* What you have to do: Copy exactly the lines from the first line of the records below through the line containing "right knee: (793, 783)", including both, and nothing else.

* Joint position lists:

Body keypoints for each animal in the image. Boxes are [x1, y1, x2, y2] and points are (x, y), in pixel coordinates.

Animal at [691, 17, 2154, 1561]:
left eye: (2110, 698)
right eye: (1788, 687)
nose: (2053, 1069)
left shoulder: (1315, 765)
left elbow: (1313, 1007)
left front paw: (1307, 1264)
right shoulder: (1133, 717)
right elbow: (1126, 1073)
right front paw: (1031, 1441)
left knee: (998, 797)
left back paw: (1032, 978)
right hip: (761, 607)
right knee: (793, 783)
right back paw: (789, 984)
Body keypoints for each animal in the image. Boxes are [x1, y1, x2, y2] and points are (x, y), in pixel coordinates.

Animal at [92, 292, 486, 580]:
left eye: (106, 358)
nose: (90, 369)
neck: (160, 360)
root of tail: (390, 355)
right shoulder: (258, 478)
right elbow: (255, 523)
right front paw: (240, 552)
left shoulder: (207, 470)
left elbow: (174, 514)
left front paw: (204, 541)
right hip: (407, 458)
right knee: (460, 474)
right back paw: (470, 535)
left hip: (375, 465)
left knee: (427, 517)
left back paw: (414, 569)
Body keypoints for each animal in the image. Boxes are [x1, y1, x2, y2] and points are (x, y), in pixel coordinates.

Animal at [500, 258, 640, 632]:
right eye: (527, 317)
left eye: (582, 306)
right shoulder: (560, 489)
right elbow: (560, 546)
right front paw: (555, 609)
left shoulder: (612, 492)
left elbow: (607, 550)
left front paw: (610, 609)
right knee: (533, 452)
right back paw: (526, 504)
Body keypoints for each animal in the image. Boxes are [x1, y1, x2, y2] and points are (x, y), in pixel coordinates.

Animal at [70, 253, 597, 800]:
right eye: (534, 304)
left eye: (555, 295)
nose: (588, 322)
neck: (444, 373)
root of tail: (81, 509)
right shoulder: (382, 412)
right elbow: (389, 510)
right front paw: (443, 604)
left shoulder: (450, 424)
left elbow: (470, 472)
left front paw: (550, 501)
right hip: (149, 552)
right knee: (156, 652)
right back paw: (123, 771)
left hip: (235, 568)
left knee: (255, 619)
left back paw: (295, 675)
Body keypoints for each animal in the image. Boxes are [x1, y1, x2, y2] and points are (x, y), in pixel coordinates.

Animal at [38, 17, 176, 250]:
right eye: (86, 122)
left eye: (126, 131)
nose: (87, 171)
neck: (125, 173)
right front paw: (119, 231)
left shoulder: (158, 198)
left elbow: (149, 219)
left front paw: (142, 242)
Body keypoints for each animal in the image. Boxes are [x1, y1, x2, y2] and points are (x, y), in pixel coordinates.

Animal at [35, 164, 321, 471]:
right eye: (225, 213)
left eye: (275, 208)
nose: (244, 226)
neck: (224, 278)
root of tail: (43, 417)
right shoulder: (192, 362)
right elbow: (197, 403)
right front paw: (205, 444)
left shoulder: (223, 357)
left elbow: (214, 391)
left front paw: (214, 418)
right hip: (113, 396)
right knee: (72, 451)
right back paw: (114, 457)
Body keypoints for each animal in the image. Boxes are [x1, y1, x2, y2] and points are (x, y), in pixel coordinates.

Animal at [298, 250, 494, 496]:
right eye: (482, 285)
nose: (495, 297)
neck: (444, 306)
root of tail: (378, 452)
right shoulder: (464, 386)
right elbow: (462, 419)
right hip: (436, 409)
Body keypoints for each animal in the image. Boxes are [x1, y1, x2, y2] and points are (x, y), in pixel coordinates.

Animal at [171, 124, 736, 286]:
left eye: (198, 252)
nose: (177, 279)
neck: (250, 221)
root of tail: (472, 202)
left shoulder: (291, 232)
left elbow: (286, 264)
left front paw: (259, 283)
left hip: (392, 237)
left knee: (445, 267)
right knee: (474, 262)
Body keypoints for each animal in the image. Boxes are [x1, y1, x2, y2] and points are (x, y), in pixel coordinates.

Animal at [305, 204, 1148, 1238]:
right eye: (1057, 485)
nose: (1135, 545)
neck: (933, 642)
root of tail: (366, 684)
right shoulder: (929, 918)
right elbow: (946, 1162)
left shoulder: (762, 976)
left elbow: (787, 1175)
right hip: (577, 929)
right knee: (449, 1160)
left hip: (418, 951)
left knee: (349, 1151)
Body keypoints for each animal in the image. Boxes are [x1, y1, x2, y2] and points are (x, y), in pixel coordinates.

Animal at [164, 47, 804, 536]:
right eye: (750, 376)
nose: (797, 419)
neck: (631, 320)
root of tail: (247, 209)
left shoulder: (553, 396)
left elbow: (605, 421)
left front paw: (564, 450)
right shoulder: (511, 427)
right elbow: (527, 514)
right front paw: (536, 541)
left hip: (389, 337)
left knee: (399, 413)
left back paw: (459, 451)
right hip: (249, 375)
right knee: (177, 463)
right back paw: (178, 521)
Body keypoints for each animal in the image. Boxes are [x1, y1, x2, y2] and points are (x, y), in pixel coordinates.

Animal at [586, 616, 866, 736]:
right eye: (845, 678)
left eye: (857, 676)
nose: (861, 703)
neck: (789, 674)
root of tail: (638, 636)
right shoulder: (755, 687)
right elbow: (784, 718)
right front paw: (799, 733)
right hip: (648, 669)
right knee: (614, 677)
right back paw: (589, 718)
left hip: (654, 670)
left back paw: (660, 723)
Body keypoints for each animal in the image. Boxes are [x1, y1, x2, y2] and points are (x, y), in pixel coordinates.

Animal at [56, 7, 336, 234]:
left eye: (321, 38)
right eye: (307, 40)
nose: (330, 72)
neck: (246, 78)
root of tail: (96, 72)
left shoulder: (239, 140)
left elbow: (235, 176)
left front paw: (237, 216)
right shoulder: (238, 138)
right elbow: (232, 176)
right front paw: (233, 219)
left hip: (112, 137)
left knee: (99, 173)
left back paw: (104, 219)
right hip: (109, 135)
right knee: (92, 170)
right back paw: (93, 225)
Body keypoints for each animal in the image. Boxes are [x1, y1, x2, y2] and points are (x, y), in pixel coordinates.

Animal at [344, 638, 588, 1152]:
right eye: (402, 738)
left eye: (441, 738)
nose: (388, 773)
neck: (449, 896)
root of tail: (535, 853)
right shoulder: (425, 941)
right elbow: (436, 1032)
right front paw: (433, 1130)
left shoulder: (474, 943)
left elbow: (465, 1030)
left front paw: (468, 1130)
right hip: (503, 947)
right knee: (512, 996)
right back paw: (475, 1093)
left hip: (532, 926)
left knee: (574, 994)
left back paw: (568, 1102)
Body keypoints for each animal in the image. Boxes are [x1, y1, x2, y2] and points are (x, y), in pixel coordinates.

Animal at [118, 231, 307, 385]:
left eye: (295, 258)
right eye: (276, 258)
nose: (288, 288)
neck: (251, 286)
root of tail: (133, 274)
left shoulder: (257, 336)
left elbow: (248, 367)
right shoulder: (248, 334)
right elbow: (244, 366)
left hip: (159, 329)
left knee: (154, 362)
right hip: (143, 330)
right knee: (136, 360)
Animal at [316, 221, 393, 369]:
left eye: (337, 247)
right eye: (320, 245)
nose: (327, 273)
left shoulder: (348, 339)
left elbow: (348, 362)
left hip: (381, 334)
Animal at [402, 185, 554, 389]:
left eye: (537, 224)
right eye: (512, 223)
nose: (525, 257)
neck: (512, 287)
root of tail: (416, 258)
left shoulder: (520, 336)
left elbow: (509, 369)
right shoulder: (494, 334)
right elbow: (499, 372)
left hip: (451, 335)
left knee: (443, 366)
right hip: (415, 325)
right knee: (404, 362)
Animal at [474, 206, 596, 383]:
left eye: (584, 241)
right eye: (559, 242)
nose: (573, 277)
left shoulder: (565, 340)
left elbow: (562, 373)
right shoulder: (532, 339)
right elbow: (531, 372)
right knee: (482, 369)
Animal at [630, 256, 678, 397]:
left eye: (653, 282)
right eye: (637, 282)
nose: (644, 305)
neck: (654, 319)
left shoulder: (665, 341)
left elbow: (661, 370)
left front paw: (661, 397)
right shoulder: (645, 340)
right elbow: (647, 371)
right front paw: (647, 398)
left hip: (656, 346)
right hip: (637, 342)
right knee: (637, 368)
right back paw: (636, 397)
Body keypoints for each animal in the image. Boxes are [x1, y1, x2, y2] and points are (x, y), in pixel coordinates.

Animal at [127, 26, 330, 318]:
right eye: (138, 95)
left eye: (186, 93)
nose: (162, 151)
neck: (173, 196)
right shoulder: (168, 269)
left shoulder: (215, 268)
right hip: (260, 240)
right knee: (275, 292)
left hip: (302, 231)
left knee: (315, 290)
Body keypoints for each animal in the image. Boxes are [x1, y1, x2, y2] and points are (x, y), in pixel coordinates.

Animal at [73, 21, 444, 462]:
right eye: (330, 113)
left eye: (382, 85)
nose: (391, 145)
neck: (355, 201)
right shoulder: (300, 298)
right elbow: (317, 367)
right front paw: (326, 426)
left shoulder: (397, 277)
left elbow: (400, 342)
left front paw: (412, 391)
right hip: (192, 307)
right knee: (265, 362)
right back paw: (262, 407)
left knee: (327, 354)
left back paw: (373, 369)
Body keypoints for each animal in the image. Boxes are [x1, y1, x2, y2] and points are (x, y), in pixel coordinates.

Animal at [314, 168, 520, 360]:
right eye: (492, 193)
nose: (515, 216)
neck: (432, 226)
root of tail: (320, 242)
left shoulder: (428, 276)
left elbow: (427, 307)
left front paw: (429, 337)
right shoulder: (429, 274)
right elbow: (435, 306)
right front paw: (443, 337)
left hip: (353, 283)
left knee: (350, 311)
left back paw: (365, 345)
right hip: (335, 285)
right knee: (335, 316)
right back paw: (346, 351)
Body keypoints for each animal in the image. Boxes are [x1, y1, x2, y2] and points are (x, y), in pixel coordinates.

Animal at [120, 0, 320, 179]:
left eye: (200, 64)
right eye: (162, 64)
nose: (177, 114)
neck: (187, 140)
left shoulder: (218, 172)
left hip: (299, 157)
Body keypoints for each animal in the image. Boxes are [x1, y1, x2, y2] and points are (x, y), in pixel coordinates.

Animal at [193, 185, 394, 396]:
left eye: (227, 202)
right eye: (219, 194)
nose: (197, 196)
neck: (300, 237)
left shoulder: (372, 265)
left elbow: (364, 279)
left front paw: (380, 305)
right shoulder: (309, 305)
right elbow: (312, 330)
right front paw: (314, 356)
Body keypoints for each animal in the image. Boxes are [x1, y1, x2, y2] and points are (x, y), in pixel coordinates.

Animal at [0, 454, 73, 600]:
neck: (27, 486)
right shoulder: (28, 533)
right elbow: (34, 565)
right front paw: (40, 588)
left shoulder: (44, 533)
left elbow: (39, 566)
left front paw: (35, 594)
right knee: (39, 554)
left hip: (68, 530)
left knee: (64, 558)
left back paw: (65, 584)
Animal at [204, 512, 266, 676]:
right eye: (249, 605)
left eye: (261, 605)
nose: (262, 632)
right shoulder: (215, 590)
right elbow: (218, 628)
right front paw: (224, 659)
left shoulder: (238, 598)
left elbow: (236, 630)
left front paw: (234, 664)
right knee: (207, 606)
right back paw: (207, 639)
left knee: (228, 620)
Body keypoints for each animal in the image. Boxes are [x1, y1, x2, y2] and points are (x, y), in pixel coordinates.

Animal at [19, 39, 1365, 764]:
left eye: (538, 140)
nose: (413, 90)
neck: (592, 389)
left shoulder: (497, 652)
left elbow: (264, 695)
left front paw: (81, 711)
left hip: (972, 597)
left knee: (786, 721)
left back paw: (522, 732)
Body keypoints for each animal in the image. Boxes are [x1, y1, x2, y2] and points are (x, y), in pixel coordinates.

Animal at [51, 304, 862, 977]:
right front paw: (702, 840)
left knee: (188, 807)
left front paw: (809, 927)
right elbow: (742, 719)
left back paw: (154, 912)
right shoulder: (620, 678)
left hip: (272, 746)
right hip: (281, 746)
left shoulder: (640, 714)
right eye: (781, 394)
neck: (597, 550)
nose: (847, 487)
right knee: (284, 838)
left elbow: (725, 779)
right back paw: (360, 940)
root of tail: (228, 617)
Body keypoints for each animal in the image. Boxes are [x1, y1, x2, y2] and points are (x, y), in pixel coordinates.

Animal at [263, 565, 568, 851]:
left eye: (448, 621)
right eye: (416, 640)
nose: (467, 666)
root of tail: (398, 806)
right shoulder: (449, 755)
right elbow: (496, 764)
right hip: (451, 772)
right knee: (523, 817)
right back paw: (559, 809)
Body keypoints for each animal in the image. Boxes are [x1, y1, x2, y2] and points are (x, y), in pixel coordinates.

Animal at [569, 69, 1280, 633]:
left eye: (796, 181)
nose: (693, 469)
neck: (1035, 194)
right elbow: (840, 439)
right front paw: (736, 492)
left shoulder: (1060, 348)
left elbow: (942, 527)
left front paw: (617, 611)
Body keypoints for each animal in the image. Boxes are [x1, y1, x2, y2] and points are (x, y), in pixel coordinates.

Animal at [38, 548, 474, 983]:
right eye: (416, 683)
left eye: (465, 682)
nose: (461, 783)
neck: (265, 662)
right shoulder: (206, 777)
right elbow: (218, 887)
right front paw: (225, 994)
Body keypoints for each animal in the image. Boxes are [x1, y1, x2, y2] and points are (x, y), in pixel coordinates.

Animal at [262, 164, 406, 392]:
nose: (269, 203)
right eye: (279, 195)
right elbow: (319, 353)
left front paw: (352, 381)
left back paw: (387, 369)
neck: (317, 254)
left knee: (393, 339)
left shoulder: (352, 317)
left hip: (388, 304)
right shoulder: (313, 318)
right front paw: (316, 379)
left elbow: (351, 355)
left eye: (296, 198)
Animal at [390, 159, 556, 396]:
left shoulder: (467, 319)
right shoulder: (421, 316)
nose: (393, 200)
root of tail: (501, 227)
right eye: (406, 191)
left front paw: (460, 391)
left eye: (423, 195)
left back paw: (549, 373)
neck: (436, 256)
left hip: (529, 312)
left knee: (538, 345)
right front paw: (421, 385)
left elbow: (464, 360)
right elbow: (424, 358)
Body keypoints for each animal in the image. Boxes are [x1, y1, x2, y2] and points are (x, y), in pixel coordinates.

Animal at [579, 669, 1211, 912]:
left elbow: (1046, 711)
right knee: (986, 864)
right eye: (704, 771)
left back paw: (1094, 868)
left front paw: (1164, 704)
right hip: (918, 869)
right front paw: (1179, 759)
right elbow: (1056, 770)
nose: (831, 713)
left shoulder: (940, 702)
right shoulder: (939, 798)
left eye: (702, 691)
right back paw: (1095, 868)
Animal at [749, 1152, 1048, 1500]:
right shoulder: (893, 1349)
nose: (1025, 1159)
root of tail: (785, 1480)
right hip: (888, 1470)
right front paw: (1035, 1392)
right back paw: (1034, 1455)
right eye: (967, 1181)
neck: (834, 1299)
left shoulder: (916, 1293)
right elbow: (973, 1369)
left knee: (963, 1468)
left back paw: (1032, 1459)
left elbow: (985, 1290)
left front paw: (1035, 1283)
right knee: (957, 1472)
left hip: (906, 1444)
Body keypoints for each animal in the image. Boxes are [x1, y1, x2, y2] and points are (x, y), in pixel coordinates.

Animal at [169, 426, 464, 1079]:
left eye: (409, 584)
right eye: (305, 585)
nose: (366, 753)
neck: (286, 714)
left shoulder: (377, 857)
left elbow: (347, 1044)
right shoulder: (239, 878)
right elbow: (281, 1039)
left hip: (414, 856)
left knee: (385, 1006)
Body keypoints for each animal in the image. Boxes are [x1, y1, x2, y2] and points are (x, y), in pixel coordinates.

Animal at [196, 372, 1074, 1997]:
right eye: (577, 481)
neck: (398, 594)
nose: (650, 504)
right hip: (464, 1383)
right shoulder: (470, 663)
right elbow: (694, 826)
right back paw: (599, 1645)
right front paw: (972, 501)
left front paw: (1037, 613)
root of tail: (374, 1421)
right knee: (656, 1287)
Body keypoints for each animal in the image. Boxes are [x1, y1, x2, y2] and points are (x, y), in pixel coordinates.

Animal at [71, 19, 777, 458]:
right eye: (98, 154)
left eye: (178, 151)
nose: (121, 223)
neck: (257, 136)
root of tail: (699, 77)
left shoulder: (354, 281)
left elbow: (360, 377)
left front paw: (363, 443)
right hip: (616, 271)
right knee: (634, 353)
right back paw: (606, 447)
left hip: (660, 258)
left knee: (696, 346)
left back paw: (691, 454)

* Solution to this problem:
Body keypoints for each animal in the image. Boxes are [x1, y1, x2, y2] and points are (x, y), in pixel coordinates.

Animal at [691, 17, 2154, 1561]:
left eye: (2110, 698)
right eye: (1788, 687)
nose: (2053, 1069)
left shoulder: (1315, 765)
left elbow: (1313, 1007)
left front paw: (1307, 1264)
right shoulder: (1133, 717)
right elbow: (1126, 1073)
right front paw: (1031, 1441)
left knee: (998, 797)
left back paw: (1032, 978)
right hip: (761, 607)
right knee: (793, 783)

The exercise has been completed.